Consigne 1 ▸
Indiquez si chacune des affirmations suivantes concorde avec l'extrait de page. Répondez par oui ou par non et citez mot pour mot les termes décisifs de l'extrait.
(a) Selon l'auteur, le titre du film n'a pas été choisi par hasard.
(b) L'auteur se propose ici de faire une critique du film.
(c) Les cours d'eau côtiers de la région prennent leur source dans les montagnes Rocheuses.

Bien sûr, je me suis émerveillé de l'image et des jeux de lumière. Les personnages principaux jouent avec délicatesse. Tout cela trouve sa place dans une critique de film. Tel n'est pas ici mon propos. Le Nouveau Monde me pousse simplement à tirer deux conclusions plus personnelles. Terrence Mallick me pousse sur ce terrain avec son titre. Il ne me semble pas choisir celui-ci par hasard, montrant par là qu'il utilise la vie de Pocahontas pour réfléchir sur les origines de son pays. La Virginie (carte) compte en effet parmi les plus vieilles colonies de la Nouvelle-Angleterre. Le décor du film correspond au décor même de l'histoire américaine. Les cours d'eaux côtiers prennent dans cette région leur source dans le massif appalachien tout proche. Chaque fleuve donne toutefois naissance à un large estuaire, de la largeur d'un bras de mer dans le cas de la Chesapeake Bay.

Consigne 2 ▸
Donnez uniquement le nombre de lignes des enregistrements qui contiennent la chaîne « Write ». La casse compte.

Matériel d'exercice ▸

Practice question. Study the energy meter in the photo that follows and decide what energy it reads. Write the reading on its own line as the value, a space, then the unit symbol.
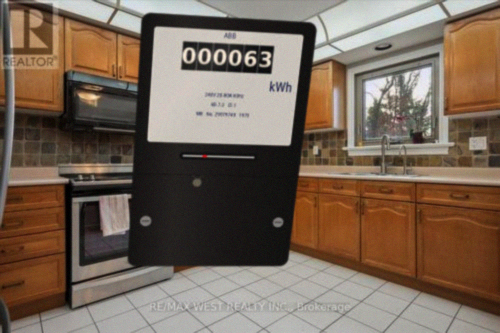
63 kWh
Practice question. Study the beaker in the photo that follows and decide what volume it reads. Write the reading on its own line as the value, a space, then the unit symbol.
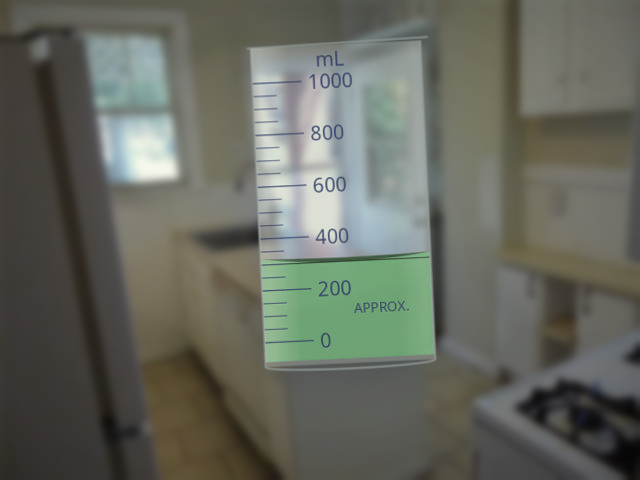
300 mL
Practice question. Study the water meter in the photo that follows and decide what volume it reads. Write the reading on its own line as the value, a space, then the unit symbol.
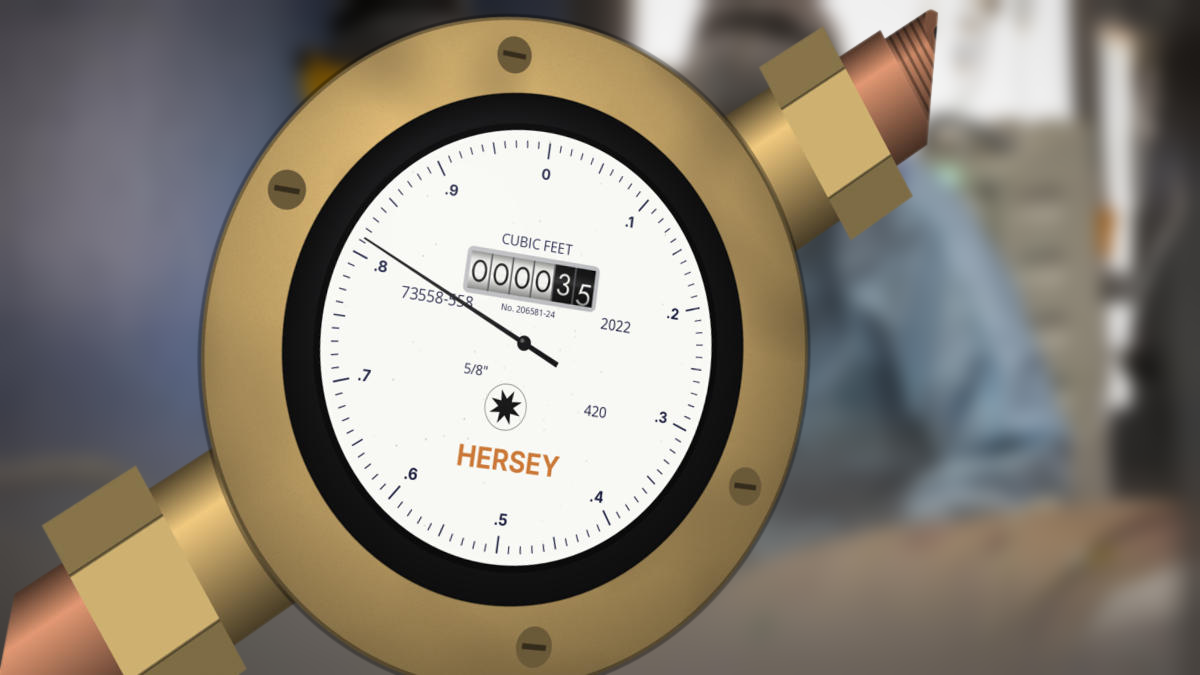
34.81 ft³
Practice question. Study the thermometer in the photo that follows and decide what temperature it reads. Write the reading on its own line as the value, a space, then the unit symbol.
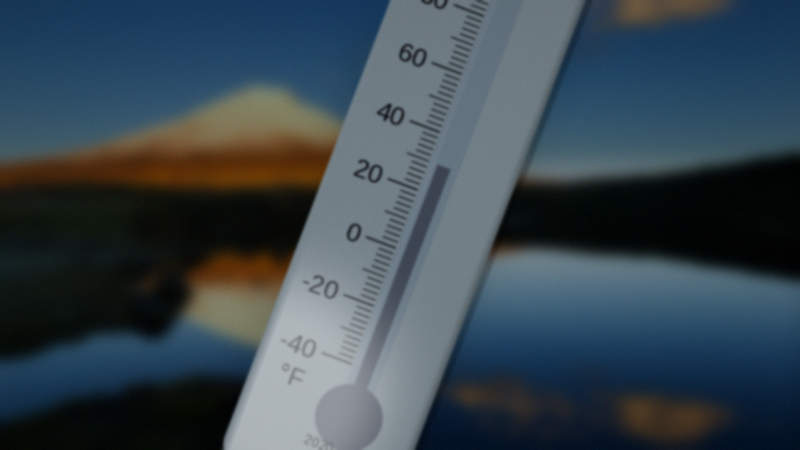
30 °F
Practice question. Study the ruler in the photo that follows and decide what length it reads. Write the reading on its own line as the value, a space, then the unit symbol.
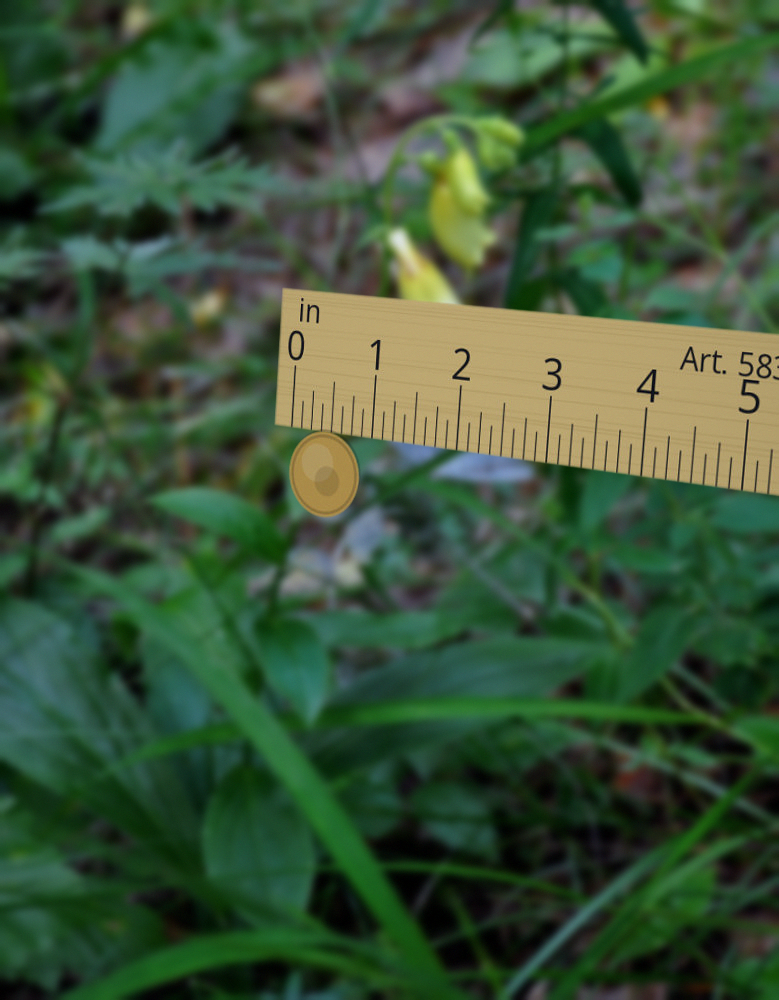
0.875 in
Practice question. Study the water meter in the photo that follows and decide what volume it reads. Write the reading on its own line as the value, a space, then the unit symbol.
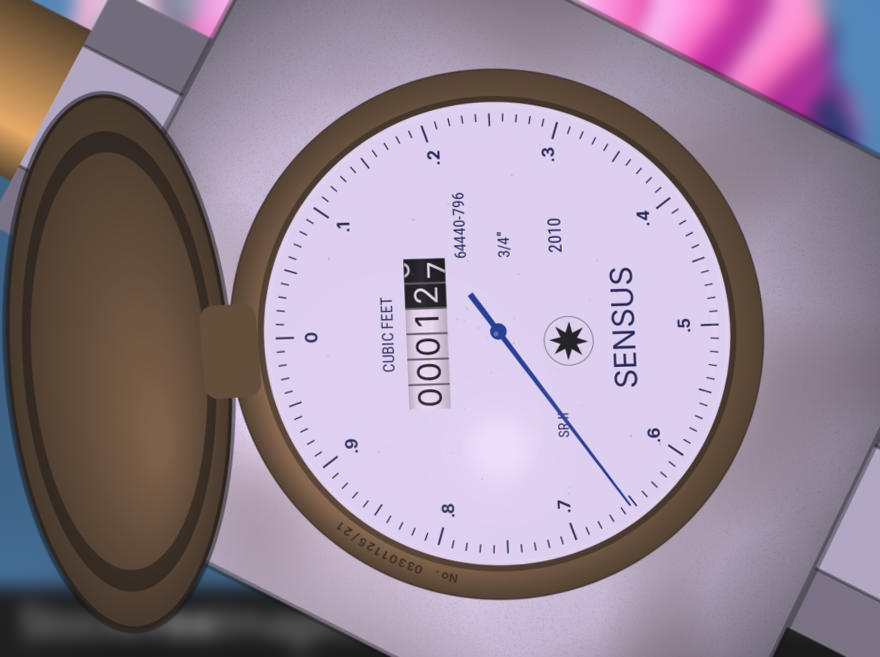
126.65 ft³
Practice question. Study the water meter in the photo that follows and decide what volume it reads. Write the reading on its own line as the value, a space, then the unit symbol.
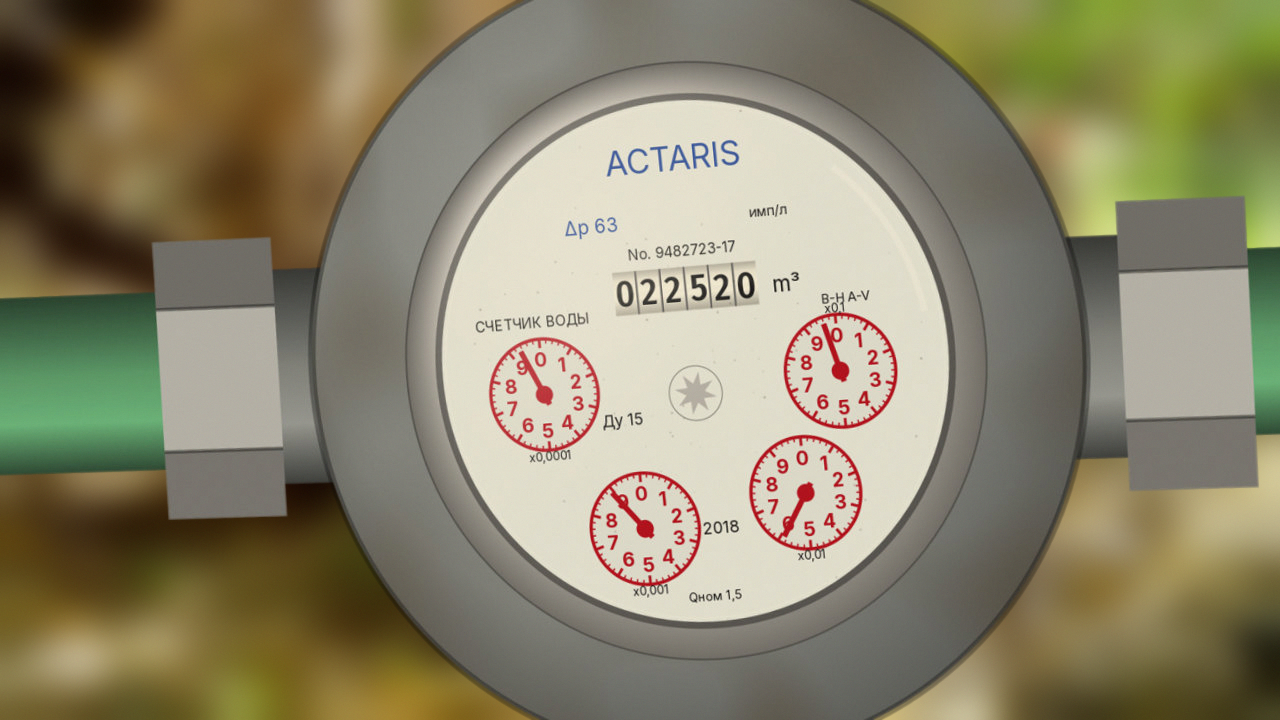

Corrigé détaillé 1 ▸
(a) Oui : « Il ne me semble pas choisir celui-ci par hasard »
(b) Non : « Tel n'est pas ici mon propos. »
(c) Non : « prennent dans cette région leur source dans le massif appalachien tout proche »

Corrigé détaillé 2 ▸
7